Working with the City of Vienna, Farmer’s Meat Market will use the city’s sewer system. They have hired an engineer to design a pre-treatment system and all of this should happen soon. The system will reduce biological oxygen demand (BOD) prior to discharge into the city’s collection system. The city’s engineer will need to sign off on the project.

Brundick said they are working with a Jefferson City company putting in the rail system. They are putting in more coolers, and the kill floor is nearly complete.

The business plan is to open for business near the first of the year. They are pushing hard to be ready, inspected and permitted by Nov. 30. Brundick said he and Schulte are partners and they are excited to get this business up and rolling.

Once they are open for business, they anticipate having four or five people, meat cutters working. Brundick and Schulte plan to be hands-on owners. He added that he still farms.

They will begin with custom meat and soon after want to do some retail meat sells as well.
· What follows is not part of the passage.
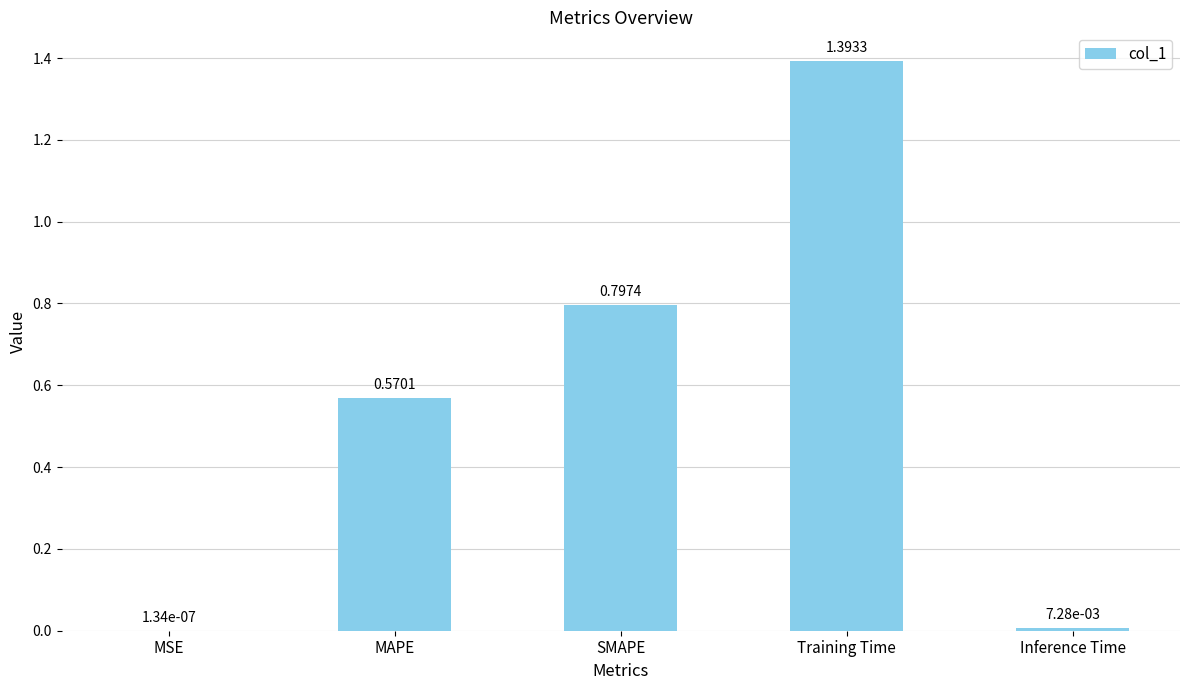

What is the sum of all values?

2.8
But, their first priority is to create an opportunity for more people to get their animals slaughtered. The retail and speciality items will come later. They can hold about 44 to 48 animals at a time.

The need for a new meat slaughter business is there and is really becoming a necessity. “Farmers here promote quality beef but are backed into a corner because there is no place to take them,” Brundick said. This will help local producers.

When the business expands into the realm of retail, they hope this will bring customers from the surrounding communities to their door.